Jekyll Island, Georgia
Situated just south of St. Simons Island, Jekyll Island was once an aristocratic winter playground, hosting such families as the Morgans, Pulitzers, Vanderbilts and Rockefellers, all of whom were members of the famed Jekyll Island Club. An estimated one-sixth of the world’s wealth was controlled from the Island during the millionaires’ reign, leading to concern during World War II that too much wealth was concentrated in one place. The “Millionaires’ Village” has been restored to offer a glimpse of the opulent lifestyle that once characterized the Island and is open for daily tours.
Ossabaw Island, Georgia
At 43 square miles, Ossabaw Island is one of the largest barrier Islands and is accessible only by water. Ancient Indian shell mounds offer evidence that the Island was once a favorite Indian hunting and fishing ground. Early Georgia colonists planted indigo on the Island and, some years later, cotton. Loggerhead sea turtles nest on the Island’s moonlight beaches each summer. Part of the Island is a wildlife refuge, devoted to the sea turtles, and is closed to the public.
Sapelo Island, Georgia
Just off the coast from Meridian, GA, Sapelo Island has been home to the Gullah, sea island descendants of freed slaves, for generations and hosts some of the most intact Gullah communities in the Lowcountry. The Island also has an elegant French provincial home that was once part of the estate of tobacco millionaire R.J. Reynolds and now serves as a marsh and estuary research laboratory.
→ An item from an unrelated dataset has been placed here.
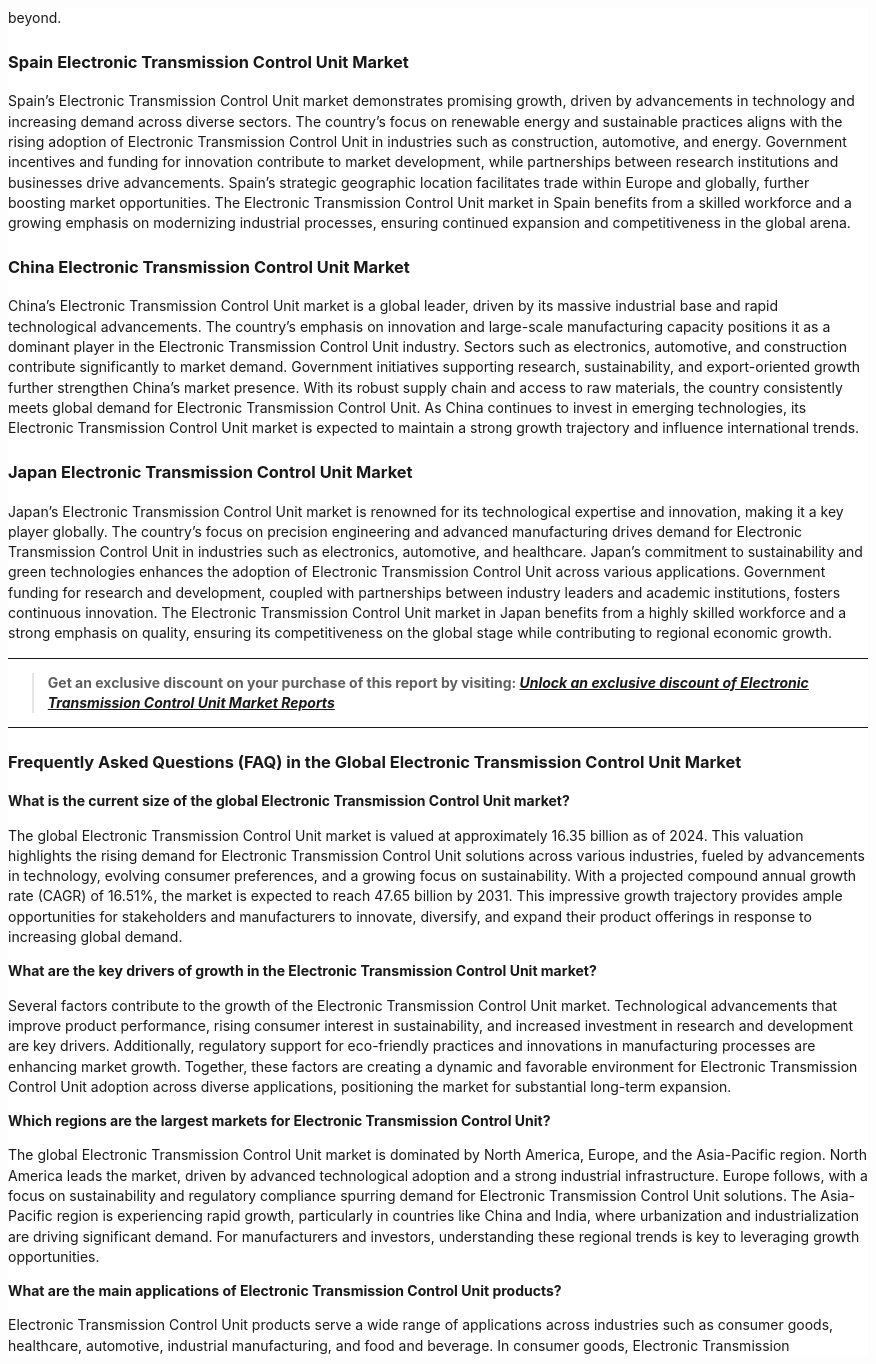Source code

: beyond.</p><h3>Spain Electronic Transmission Control Unit Market</h3><p>Spain&rsquo;s Electronic Transmission Control Unit market demonstrates promising growth, driven by advancements in technology and increasing demand across diverse sectors. The country&rsquo;s focus on renewable energy and sustainable practices aligns with the rising adoption of Electronic Transmission Control Unit in industries such as construction, automotive, and energy. Government incentives and funding for innovation contribute to market development, while partnerships between research institutions and businesses drive advancements. Spain&rsquo;s strategic geographic location facilitates trade within Europe and globally, further boosting market opportunities. The Electronic Transmission Control Unit market in Spain benefits from a skilled workforce and a growing emphasis on modernizing industrial processes, ensuring continued expansion and competitiveness in the global arena.</p><h3>China Electronic Transmission Control Unit Market</h3><p>China&rsquo;s Electronic Transmission Control Unit market is a global leader, driven by its massive industrial base and rapid technological advancements. The country&rsquo;s emphasis on innovation and large-scale manufacturing capacity positions it as a dominant player in the Electronic Transmission Control Unit industry. Sectors such as electronics, automotive, and construction contribute significantly to market demand. Government initiatives supporting research, sustainability, and export-oriented growth further strengthen China&rsquo;s market presence. With its robust supply chain and access to raw materials, the country consistently meets global demand for Electronic Transmission Control Unit. As China continues to invest in emerging technologies, its Electronic Transmission Control Unit market is expected to maintain a strong growth trajectory and influence international trends.</p><h3>Japan Electronic Transmission Control Unit Market</h3><p>Japan&rsquo;s Electronic Transmission Control Unit market is renowned for its technological expertise and innovation, making it a key player globally. The country&rsquo;s focus on precision engineering and advanced manufacturing drives demand for Electronic Transmission Control Unit in industries such as electronics, automotive, and healthcare. Japan&rsquo;s commitment to sustainability and green technologies enhances the adoption of Electronic Transmission Control Unit across various applications. Government funding for research and development, coupled with partnerships between industry leaders and academic institutions, fosters continuous innovation. The Electronic Transmission Control Unit market in Japan benefits from a highly skilled workforce and a strong emphasis on quality, ensuring its competitiveness on the global stage while contributing to regional economic growth.</p><hr /><blockquote><p><strong>Get an exclusive discount on your purchase of this report by visiting: <em><a href="://marketresearchpulse.com/ask-for-discount/129203?utm_source=Github&amp;utm_medium=021">Unlock an exclusive discount of Electronic Transmission Control Unit Market Reports</a></em>&nbsp;</strong></p></blockquote><hr /><h3>Frequently Asked Questions (FAQ) in the Global Electronic Transmission Control Unit Market</h3><p><strong>What is the current size of the global Electronic Transmission Control Unit market?</strong></p><p>The global Electronic Transmission Control Unit market is valued at approximately 16.35 billion as of 2024. This valuation highlights the rising demand for Electronic Transmission Control Unit solutions across various industries, fueled by advancements in technology, evolving consumer preferences, and a growing focus on sustainability. With a projected compound annual growth rate (CAGR) of 16.51%, the market is expected to reach 47.65 billion by 2031. This impressive growth trajectory provides ample opportunities for stakeholders and manufacturers to innovate, diversify, and expand their product offerings in response to increasing global demand.</p><p><strong>What are the key drivers of growth in the Electronic Transmission Control Unit market?</strong></p><p>Several factors contribute to the growth of the Electronic Transmission Control Unit market. Technological advancements that improve product performance, rising consumer interest in sustainability, and increased investment in research and development are key drivers. Additionally, regulatory support for eco-friendly practices and innovations in manufacturing processes are enhancing market growth. Together, these factors are creating a dynamic and favorable environment for Electronic Transmission Control Unit adoption across diverse applications, positioning the market for substantial long-term expansion.</p><p><strong>Which regions are the largest markets for Electronic Transmission Control Unit?</strong></p><p>The global Electronic Transmission Control Unit market is dominated by North America, Europe, and the Asia-Pacific region. North America leads the market, driven by advanced technological adoption and a strong industrial infrastructure. Europe follows, with a focus on sustainability and regulatory compliance spurring demand for Electronic Transmission Control Unit solutions. The Asia-Pacific region is experiencing rapid growth, particularly in countries like China and India, where urbanization and industrialization are driving significant demand. For manufacturers and investors, understanding these regional trends is key to leveraging growth opportunities.</p><p><strong>What are the main applications of Electronic Transmission Control Unit products?</strong></p><p>Electronic Transmission Control Unit products serve a wide range of applications across industries such as consumer goods, healthcare, automotive, industrial manufacturing, and food and beverage. In consumer goods, Electronic Transmission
St. Simons Island, Georgia
St. Simons Island is connected to the mainland by a causeway at Brunswick and is approximately the size of Manhattan. Once the site of Spanish missions and English fortifications, St. Simons hosted may Sea Island cotton plantations after the Revolution and became one of the most prosperous of the sea islands. Built in 1736 by General James Oglethorpe, the founder of Savannah, Fort Frederica is one of the largest British forts in North America. A number of resorts and hotels make the Island a popular vacation destination.
Tybee Island, Georgia
Located 18 miles east of Savannah, Tybee Island is one of Georgia’s oldest and most historic seaside communities. Connected to the mainland by US 80, the Island hosts thousands of sun-worshipping visitors annually. The Tybee Island Lighthouse – completed in 1736 by General James Oglethorpe, destroyed by a storm and rebuilt in 1773 – offers spectacular views of the Lowcountry.
Hutchinson Island, South Carolina
Once a popular site for dueling South Carolina gentlemen in the nineteenth century, this Island just across the Savannah River from Savannah’s River Street is home to The Westin Savannah Harbor Resort, the Savannah International Trade and Convention Center and a 27-hole golf course.
Kiawah Island, South Carolina
Located midway between Charleston and Beaufort, Kiawah Island’s 10,000 acres are named for the Indians who once hunted and fished on the Island. From 1772 to 1953, the Island was owned by Arnoldus Vanderhorst, South Carolina’s seventh governor, and his descendants. In the 1950’s, the Island was purchased and then resold to the Kuwait Investment Corporation in 1974. The oil-rich investors researched the Island and decided to take steps to protect wildlife and to set aside areas from development. Today the Island features several gated communities and superb golf and tennis facilities, as well as over 150 native species including the brown pelican and the Atlantic loggerhead sea turtle.